Unlike other precedent campus stories, At a Distance, Spring Is Green won a good reputation of describing diversely the young people in their twenties who have worried from various problems. But this kind of good reputation doesn’t sound like a compliment. Why? Oh, isn’t a life possible to recall?
So Not Worth It : Dormitory for Foreign Students and Korean Language-patched
So Not Worth It is a fun sitcom in which the characters are foreign students living in the dormitory for foreigners in a Korean college. I laughed several times watching the episodes. But it was not because of the stories but because of the actors. Most of the actors are real foreigners but they are ‘extremely’ good at Korean. I marveled at their Korean f-word's exact pronunciation.

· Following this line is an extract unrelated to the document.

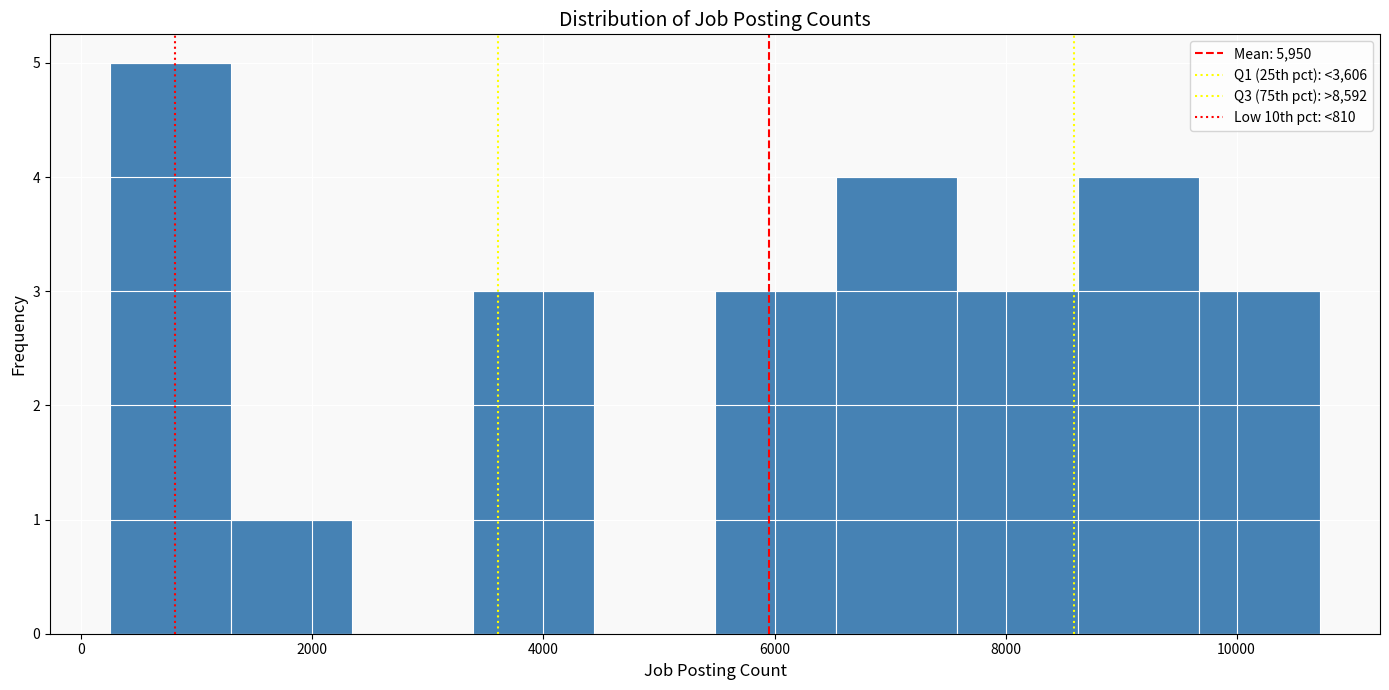

What is the height of the bar covering 7600 to 8600 on the x-axis? Neither the bar edges nor the heights are printed on the chart, so give them approximately, as read against the axes.

3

Among the foreign students from various nationalities the one attracting me is “Minni’. She came from Thailand for she fell in love with Korean dramas. Minni is a second grader of the K-content department and has only an outward appearance of a foreigner with a Korean language-patched. She uses freely slang and newly coined words used among the Korean college students even I cannot follow up. She says, “F*** cool! F*** handsome!” seeing good-looking Korean American Jamie; and repeats without flaws the North Korean dialects learned from the drama Crash Landing On You.

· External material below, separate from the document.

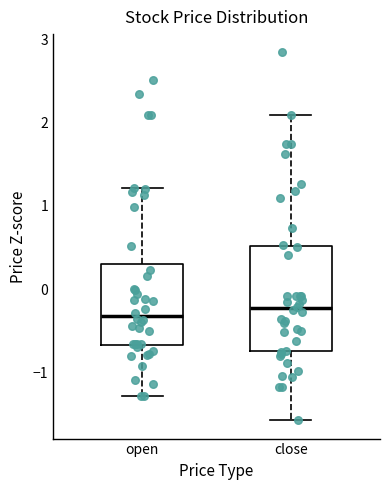

Reading left to right, read every box against the y-axis: the position of its median line, the range the box covers, and the ends of its whiskers. The values are not printed on the chart, so give them approximately, as read against the axis.

open: median -0.3, box -0.7 to 0.3, whiskers -1.3 to 1.2
close: median -0.2, box -0.7 to 0.5, whiskers -1.6 to 2.1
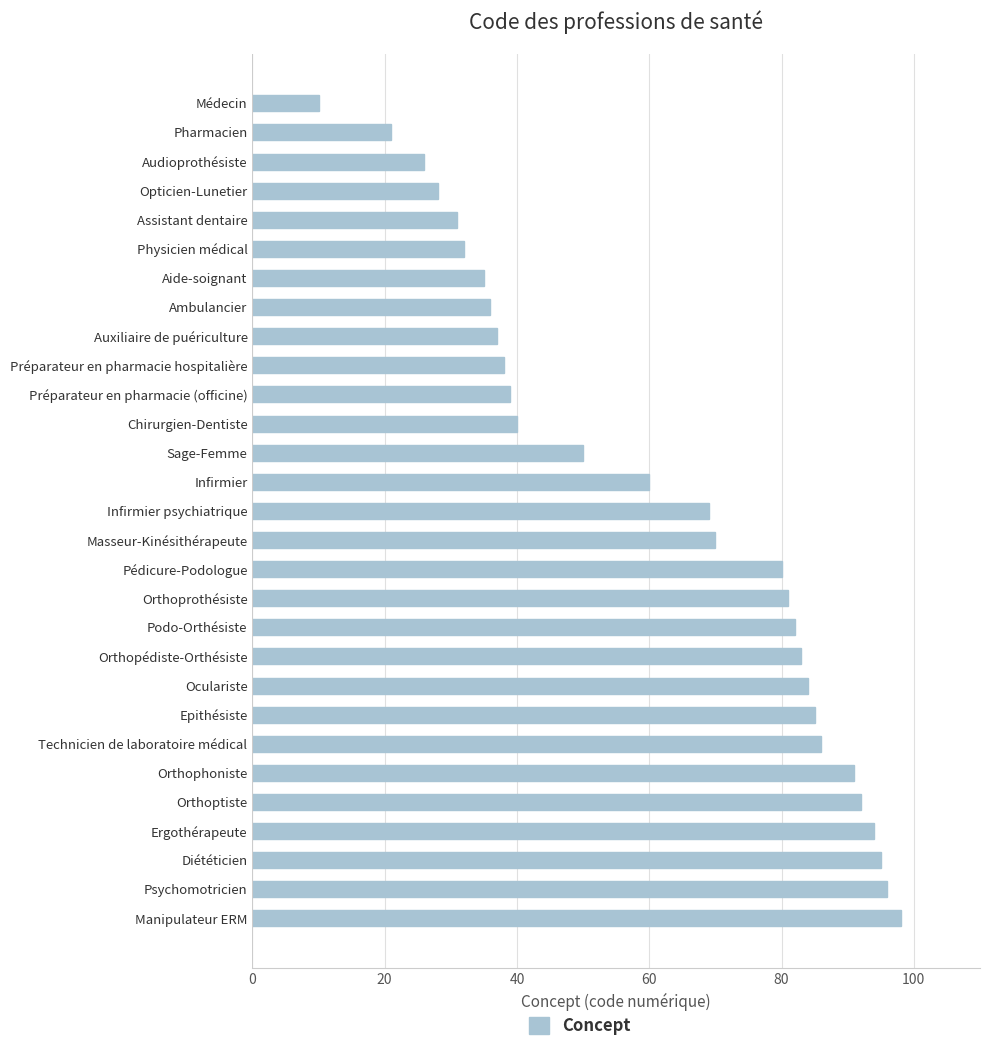

The chart shows a value of 144 at Pédicure-Podologue. True or false?

False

As the Jamie she likes gets along with the Korean dormitory assistant Park Se-wan, she complaints, saying, “F*** Korean dramas! The hero always prefers the nerdy girl like you and the pretty girl like me is the villain. No exception!” And this is the high-quality comment that can never be made unless one is well versed in the Korean dramas’ patterns. Wow! Even her jealousy is so cute and lovely.
So Not Worth It is the first Netflix original Korean sitcom and if I have to pick the most Korean sitcom style character, I can say it’s the blonde haired American ‘Carson’. Carson thinks Gochujang is more precious than luxury brand sunglasses and a student, a Kondae who keeps saying “Back then I was…..”. Whenever she gets angry, she frowns and roughly spits out “F*** you!” It was the word she learned from her ex-boyfriend….. and Carson looks like a ‘senior’ who has come back after finishing his military duty. The shortcut to learn foreign languages is to fall in love with a foreigner and the easiest words to learn are the f-words. This is people’s rule.